--- Source text Enclosed Below ---

# Reese Dual Cam Hp Hitch



## Birdman1991 (Mar 5, 2011)

Hi,

We are in the process of purchasing an Outback 312BH from Holiday World of Dallas. After reading quite a bit from this forum ( Thanks!!), it sounds like a Reese Dual CAM HP hitch would be worth the upgrade. In talking to the sales person they are wanting $995 installed for this hitch. Looking online, it seems that they are about twice as much as everyone else out there. The sales person didn't tell me if this was for a 800# or the 1200# but I wanted to see what you all thought would be best for this travel trailer. I am going to be pulling this with an Infinity QX56. I didn't know what install would run for one of these, so I also wanted to see if that was a fair price.

Thanks,

Greg Good


----------



## huntr70 (Jul 8, 2005)

We get $809 installed for the Reese Straitline hitch, no matter what weight bars.


----------



## TexanThompsons (Apr 21, 2009)

Hey Greg! You're gonna love the Travel Trailer my friend. We love ours (same floorplan as yours, just a little older)









One thing I did want to mention as you said you're going to pulling it with a 1/2 ton SUV. For what its worth I started towing ours with a Ford Expedition. Granted, our numbers are a little different from yours, but I wanted to share my experience. When we first bought it, I just thought pulling something that large was supposed to be a white knuckle experience until one day I came too close to nearly losing control. The power was OK at best, but it was the lack of wheelbase that really was hard. So, needless to say after pulling it with my parents' 3/4 ton diesel, I noticed the difference immediately. I now drive a 3/4 ton excursion and I can't say it removed all of my white knuckled experiences, but it is not a common occurrence.

--- End of Enclosed Source text ---

-- Tasks to perform --
[a] In the hitch thread, what installed price did the sales person quote for the Reese Dual Cam HP hitch?
[b] Rewrite the hitch thread from "Hey Greg! You're" up to and including "a common occurrence.", putting "Chevy Tahoe" in place of "Ford Expedition".
The data after this has no part in what you do here.

--- Recorded information Enclosed Below ---

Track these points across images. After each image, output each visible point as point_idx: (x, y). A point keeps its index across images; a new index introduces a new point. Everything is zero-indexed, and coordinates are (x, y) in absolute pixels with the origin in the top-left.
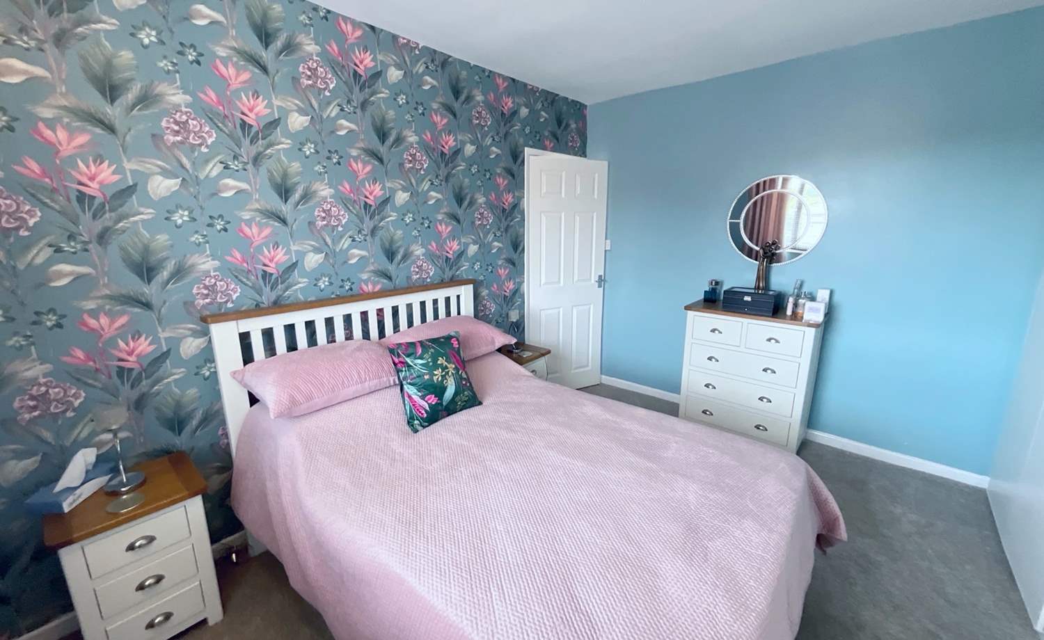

--- End of Enclosed Recorded information ---

-- Answers by item --
[a] $995 installed.

[b]
Hey Greg! You're gonna love the Travel Trailer my friend. We love ours (same floorplan as yours, just a little older)









One thing I did want to mention as you said you're going to pulling it with a 1/2 ton SUV. For what its worth I started towing ours with a Chevy Tahoe. Granted, our numbers are a little different from yours, but I wanted to share my experience. When we first bought it, I just thought pulling something that large was supposed to be a white knuckle experience until one day I came too close to nearly losing control. The power was OK at best, but it was the lack of wheelbase that really was hard. So, needless to say after pulling it with my parents' 3/4 ton diesel, I noticed the difference immediately. I now drive a 3/4 ton excursion and I can't say it removed all of my white knuckled experiences, but it is not a common occurrence.